#### TEXT SECTION

The probability that an individual carries a mutation in BRCA1 or BRCA2 can be estimated using family history models such as BRCAPRO, Tyrer-Cusick, or BOADICEA. There is no specific mutation probability that is sensitive and specific enough to use as the sole criterion for offering genetic testing. One study found that 6% to 8% of BRCA1 / BRCA2 mutation carriers are missed when the testing criterion is a 10% mutation probability estimated by genetic counselors or the computer model BRCAPRO.
The US Preventive Services Taskforce recommends that primary care providers screen women for personal and family cancer histories that may suggest an inherited predisposition to breast cancer. Numerous screening tools are available. The simplest tool is shown in Table 17.3 . Despite these recommendations, detailed cancer family history screening is not routinely practiced. One approach for increasing genetic counseling referrals has been to provide physicians with education and tools to facilitate screening, but this approach has not been particularly successful. Many organizations have articulated guidelines for genetics referrals, but providers are often unaware of these guidelines. For all of these reasons, there is interest in moving family history screening out of primary care practices into other venues. A modified Bellcross tool was recently used to screen 96,055 women having mammograms. Five percent of the women met criteria for genetic counseling referral, and 29 mutation carriers identified. This is only 22% of the expected mutation prevalence for a population of this size and composition.
| Breast cancer at age ≥50 | 3 |
| Breast cancer at age <50 | 4 |
| Ovarian cancer at any age | 5 |
| Male breast cancer at any age | 8 |
| Ashkenazi Jewish heritage | 4 |
There is reason to question whether self-reported family history screening is the best approach for identifying mutation carriers. In the first place, there are issues with the accuracy of self-reported history, and in the second place, limited family size and structure can contribute to false negatives. A recent study found that half of 306 women with breast cancer diagnosed before age 50, who were seen for genetic risk assessment, had fewer than two first- or second-degree female relatives living past the age of 45. Nevertheless, BRCA1/BRCA2 mutations were identified in 14% of these women.

########

• TASK OBJECTIVE:
Repeat the part of the BRCA screening text starting with "The probability that" and going on through "computer model BRCAPRO.".

#### ENTRIES SHOWN

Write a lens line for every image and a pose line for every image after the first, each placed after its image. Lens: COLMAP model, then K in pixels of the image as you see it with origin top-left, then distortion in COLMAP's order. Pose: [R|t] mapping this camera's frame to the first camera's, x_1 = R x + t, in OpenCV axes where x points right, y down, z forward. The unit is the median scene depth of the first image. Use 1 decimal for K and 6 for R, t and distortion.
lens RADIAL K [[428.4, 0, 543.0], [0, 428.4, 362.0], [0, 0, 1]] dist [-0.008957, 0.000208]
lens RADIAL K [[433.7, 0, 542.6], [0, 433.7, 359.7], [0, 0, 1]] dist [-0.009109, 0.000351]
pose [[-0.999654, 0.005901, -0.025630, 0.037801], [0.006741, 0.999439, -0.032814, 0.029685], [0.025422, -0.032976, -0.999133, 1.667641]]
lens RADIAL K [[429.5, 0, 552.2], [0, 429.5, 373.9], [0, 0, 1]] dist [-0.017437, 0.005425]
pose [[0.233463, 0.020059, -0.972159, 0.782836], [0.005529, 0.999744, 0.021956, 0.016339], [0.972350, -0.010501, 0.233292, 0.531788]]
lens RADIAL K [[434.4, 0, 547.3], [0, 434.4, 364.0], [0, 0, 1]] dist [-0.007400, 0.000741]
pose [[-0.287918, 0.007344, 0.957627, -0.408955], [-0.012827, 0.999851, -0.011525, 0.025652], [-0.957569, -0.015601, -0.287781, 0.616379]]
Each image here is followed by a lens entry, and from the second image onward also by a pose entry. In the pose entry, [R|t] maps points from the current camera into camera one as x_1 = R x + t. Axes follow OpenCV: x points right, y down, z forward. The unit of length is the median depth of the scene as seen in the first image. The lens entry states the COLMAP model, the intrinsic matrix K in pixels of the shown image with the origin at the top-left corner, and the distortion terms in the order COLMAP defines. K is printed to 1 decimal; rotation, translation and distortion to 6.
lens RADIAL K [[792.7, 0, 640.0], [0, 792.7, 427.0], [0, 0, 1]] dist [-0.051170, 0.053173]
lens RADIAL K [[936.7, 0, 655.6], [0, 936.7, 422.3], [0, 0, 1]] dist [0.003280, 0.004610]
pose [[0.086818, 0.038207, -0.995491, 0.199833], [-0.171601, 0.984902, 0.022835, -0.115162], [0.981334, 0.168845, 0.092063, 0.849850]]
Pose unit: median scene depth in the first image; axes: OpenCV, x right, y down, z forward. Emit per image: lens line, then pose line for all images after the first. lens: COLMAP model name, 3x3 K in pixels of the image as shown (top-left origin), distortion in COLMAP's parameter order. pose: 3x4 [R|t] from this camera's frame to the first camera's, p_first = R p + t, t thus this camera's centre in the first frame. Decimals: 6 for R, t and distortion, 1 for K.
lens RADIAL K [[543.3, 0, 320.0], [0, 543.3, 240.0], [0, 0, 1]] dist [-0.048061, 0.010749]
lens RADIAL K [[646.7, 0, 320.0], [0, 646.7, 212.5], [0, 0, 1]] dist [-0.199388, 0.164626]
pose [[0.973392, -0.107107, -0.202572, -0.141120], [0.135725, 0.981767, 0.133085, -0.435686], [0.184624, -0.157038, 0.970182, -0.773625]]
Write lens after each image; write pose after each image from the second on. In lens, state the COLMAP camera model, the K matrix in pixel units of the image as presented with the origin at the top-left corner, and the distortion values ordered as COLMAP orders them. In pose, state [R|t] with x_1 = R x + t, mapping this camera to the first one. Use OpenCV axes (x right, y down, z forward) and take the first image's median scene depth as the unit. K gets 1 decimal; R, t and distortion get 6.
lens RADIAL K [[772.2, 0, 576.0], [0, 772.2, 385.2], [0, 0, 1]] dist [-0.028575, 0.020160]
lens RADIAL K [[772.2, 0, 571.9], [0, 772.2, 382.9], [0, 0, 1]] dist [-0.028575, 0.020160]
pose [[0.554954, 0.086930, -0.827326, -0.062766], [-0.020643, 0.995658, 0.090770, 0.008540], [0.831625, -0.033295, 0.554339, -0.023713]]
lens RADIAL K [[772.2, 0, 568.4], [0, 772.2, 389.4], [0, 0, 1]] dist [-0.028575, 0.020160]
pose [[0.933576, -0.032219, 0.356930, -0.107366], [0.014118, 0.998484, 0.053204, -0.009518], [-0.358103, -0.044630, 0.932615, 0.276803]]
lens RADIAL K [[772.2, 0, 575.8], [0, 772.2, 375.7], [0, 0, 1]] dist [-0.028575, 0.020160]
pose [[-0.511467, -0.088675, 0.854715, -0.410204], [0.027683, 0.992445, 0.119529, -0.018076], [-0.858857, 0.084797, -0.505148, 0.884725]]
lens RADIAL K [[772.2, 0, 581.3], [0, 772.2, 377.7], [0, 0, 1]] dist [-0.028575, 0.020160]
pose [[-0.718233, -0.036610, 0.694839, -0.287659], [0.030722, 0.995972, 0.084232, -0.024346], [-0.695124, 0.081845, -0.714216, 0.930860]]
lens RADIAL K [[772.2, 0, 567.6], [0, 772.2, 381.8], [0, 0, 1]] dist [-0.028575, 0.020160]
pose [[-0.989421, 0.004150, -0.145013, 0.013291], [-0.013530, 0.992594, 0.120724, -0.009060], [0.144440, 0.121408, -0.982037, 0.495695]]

########

• FINISHED TASK:
The probability that an individual carries a mutation in BRCA1 or BRCA2 can be estimated using family history models such as BRCAPRO, Tyrer-Cusick, or BOADICEA. There is no specific mutation probability that is sensitive and specific enough to use as the sole criterion for offering genetic testing. One study found that 6% to 8% of BRCA1 / BRCA2 mutation carriers are missed when the testing criterion is a 10% mutation probability estimated by genetic counselors or the computer model BRCAPRO.